One common insurance mistake a business owner can make is canceling their coverage prior to having a new insurance plan set in place. It is a great idea to review and transition to better cover your company and employees, but do not neglect your timeline. Should something happen and you don’t have correct insurance coverage, you will likely be responsible for covering all costs in full. This will force you to draw from all the saving and budget planning you have been working on.
- Educate yourself about the coverage options
- Determine the types of coverage you need based on your business structure
- Regularly meet with an insurance agent to review and update
Start a safeguard cash fund
Last, but absolutely not the least, set aside an emergency fund separate from the money you already budgeted for repairs and upkeep for your business. Why is this important if you’re already budgeting and saving? You should always plan for the best but prepare for the worst. An emergency fund allows you to operate without cash flow issues kicking in, especially if your business operates as seasonal or cyclical.

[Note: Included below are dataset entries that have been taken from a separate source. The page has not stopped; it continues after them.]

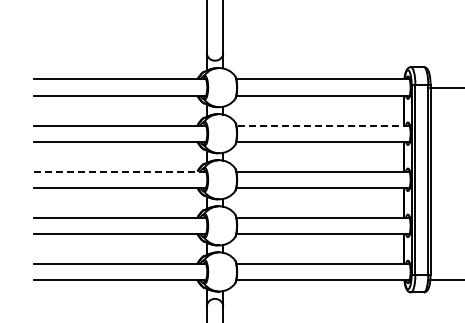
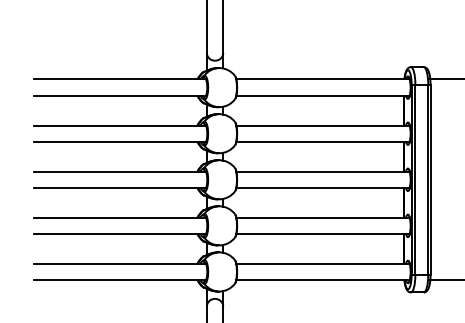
line at (445, 88) position: (445, 88) -> (445, 79)
line at (323, 125): dashed -> solid
line at (120, 171): dashed -> solid
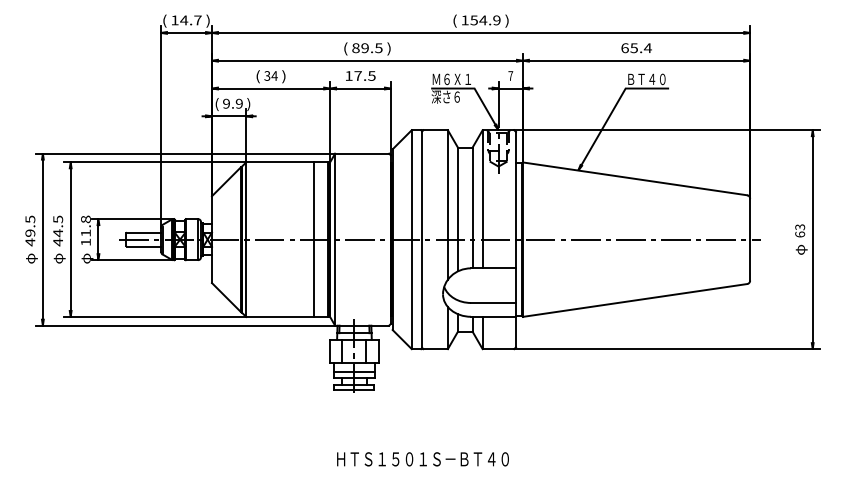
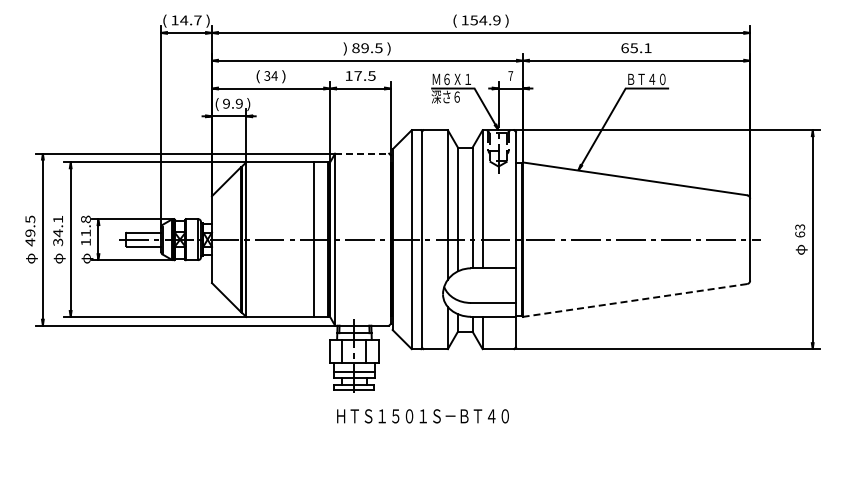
text at (647, 47): 65.4 -> 65.1
text at (345, 48): ( -> )
line at (362, 153): solid -> dashed
text at (58, 230): 44.5 -> 34.1
line at (634, 300): solid -> dashed
text at (422, 459) position: (422, 459) -> (422, 416)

Preparation allows you to make stress-free decisions throughout your life and career. Neglecting to consider an emergency is irresponsible and won’t help anyone, including yourself. Another thing to remember if you do use any or all of your emergency funds (for an emergency) you must build it back up as soon as possible. This practice is a lifelong habit that will save you in business and in your personal life.
- Start small, set aside a designated amount of cash each month
- Mockup scenarios and create emergency procedures should these ever arise
- Avoid setting up an account with fees or early withdrawal penalties
There is no easy day for a small business owner, especially for one in their early years of development. Each week presents new obstacles and decisions that weigh more heavily than the last. It is no mystery as to why so many small business startups do not even make it in today’s economy. Budget planning and preparing will allow you to navigate the unknown waters of business ownership and feel more secure that you have what it takes to get through hard times. Avoiding some of these common financial mistakes will help grow your business in ways you never expected while helping you feel confident about the choices you are making and the actions you are taking.